Dynamis
- Discipline: History of medicine
- Language: English, Spanish
- Edited by: Mikel Astrain, Annette Mülberger

Publication details
- History: 1981–present
- Publisher: University of Granada, Autonomous University of Barcelona, Miguel Hernández University of Elche, University of Cantabria (Spain)
- Frequency: Biannually
- Open access: Delayed
- License: CC BY
- Impact factor: 0.545 (2021)

Standard abbreviations
- ISO 4: Dynamis

Indexing
- ISSN: 0211-9536 (print) 2340-7948 (web)
- OCLC no.: 642384753

Links
- Journal homepage; Online access; Online archive;

= Dynamis (journal) =

Dynamis is a biannual peer-reviewed academic journal covering the history of medicine and science. It publishes articles, notes, documents, and reviews in Spanish and English (with some articles in French, Italian, or Portuguese). Contents are freely accessible online six months after publication from Revistes Catalanes amb Accés Obert and SciELO.

== History ==
The journal was established in 1981 at the University of Granada by five historians of medicine (Luis García Ballester, Teresa Ortiz, Rosa María Moreno, Guillermo Olagüe and Esteban Rodríguez Ocaña). The first editorial note acknowledged the influence of Pedro Laín Entralgo, and justified the publication of the new journal by referring to the recent growing interest in the history of science, in particular the history of medicine, in Spain. From the beginning, the aim of the journal was to contribute to a comprehension of the practical and social aspects of medicine from a broad perspective including the history of scientific, educational, and medical institutions.

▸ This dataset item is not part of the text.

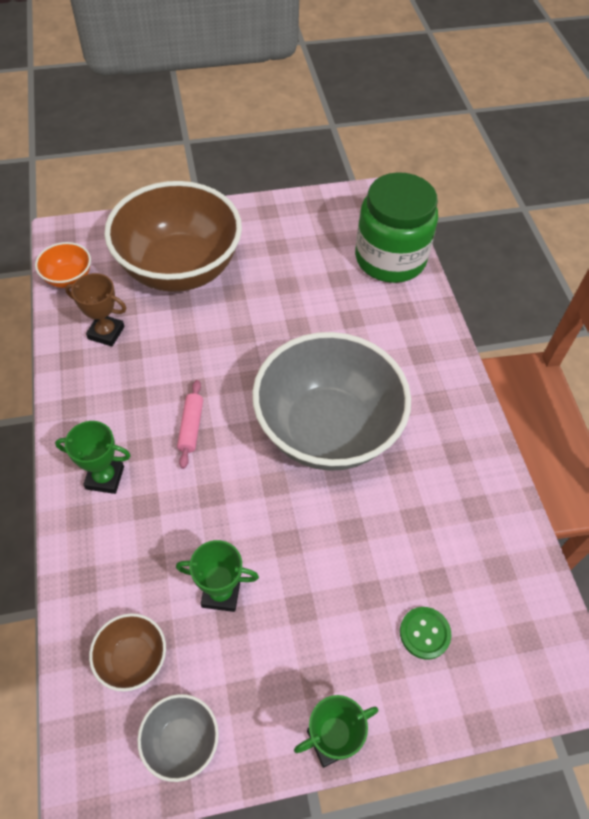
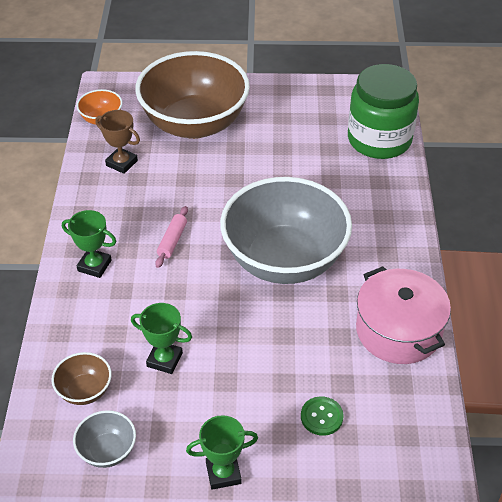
camera: 15 degrees right, 10 degrees down
(478, 498) = (398, 330): none -> pink pot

== Abstracting and indexing ==
The journal is abstracted and indexed in:

- Arts and Humanities Citation Index
- FRANCIS
- Historical Abstracts
- ISIS: Critical Bibliography
- ERIH PLUS (European Reference Index for the Humanities)
- L'Année Philologique
- Latindex
- Science Citation Index Expanded
- Scopus
- Social Sciences Citation Index
- IBECS (Índice Bibliográfico Español en Ciencias de la Salud)

According to the Journal Citation Reports, the journal has a 2014 impact factor of 0.306.